A butte is an isolated hill with steep, often vertical sides and a small, relatively flat top; buttes are smaller than mesas, plateaus, and table landforms. In some regions, such as the Midwestern United States and Northwestern United States, the word is used for any hill. The word butte comes from a French word meaning "small hill"; its use is prevalent in the Western United States, including the southwest, where "mesa" is also used for the larger landform. Because of their distinctive shapes, buttes are frequently landmarks in plains and mountainous areas.
In differentiating mesas and buttes, geographers use the rule of thumb that a mesa has a top that is wider than its height, while a butte has a top that is narrower than its height.
The Mitten Buttes of Monument Valley in Arizona are two of the most distinctive and widely-recognized buttes.
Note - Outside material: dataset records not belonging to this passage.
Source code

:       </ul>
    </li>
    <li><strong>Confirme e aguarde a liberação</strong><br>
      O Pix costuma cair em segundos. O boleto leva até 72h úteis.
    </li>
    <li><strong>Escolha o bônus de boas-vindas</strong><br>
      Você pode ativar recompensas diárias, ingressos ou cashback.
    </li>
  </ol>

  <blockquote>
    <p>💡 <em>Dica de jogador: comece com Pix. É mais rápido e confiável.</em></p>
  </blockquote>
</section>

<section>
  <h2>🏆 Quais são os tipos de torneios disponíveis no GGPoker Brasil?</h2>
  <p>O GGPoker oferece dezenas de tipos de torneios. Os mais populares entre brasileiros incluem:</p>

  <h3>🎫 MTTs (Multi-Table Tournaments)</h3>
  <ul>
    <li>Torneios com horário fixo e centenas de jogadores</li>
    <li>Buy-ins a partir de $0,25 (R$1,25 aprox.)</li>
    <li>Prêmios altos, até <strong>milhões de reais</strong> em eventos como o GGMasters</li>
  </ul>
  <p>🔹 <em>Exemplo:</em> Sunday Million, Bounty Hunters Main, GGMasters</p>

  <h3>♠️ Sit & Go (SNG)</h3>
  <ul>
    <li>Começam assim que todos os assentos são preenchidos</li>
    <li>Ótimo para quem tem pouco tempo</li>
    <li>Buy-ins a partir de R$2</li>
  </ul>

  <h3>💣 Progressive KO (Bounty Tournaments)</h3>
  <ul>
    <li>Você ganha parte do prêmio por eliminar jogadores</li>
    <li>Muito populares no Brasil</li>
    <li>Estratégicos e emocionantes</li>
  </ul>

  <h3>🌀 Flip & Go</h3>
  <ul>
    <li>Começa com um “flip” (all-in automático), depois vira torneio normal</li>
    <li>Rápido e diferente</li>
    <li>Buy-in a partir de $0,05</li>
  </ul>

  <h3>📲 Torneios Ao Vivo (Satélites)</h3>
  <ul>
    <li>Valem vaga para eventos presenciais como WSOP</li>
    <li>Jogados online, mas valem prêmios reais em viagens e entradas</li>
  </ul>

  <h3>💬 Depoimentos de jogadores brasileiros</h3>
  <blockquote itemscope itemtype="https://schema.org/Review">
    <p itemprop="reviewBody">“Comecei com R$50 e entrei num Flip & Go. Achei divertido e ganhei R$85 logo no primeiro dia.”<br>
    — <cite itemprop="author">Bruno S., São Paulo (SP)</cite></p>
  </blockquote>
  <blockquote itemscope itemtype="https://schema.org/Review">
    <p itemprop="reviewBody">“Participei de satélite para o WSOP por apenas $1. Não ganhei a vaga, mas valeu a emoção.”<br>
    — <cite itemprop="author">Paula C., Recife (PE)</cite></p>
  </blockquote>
Monument Valley and the Mittens provided backgrounds in scenes from many western-themed films, including seven movies directed by John Ford. The Devils Tower in northeastern Wyoming is a laccolithic butte composed of igneous rock rather than sandstone, limestone or other sedimentary rocks.
Three other notable formations that are either named ''butte'' or may be considered buttes even though they do not conform to the formal geographer's rule are Scotts Bluff (actually a collection of five bluffs) in Nebraska, Crested Butte (a high mountain) in Colorado, and Elephant Butte (now an island in Elephant Butte Reservoir) in New Mexico.
Among the well-known non-flat-topped buttes in the United States are Bear Butte, South Dakota, and Black Butte, Oregon. In many cases, buttes have been given other names that do not use the word ''butte'', for example, Courthouse Rock, Nebraska. Also, some large hills that are technically not buttes have names using the word ''butte'', examples of which are Kamiak Butte and Chelan Butte in Washington State.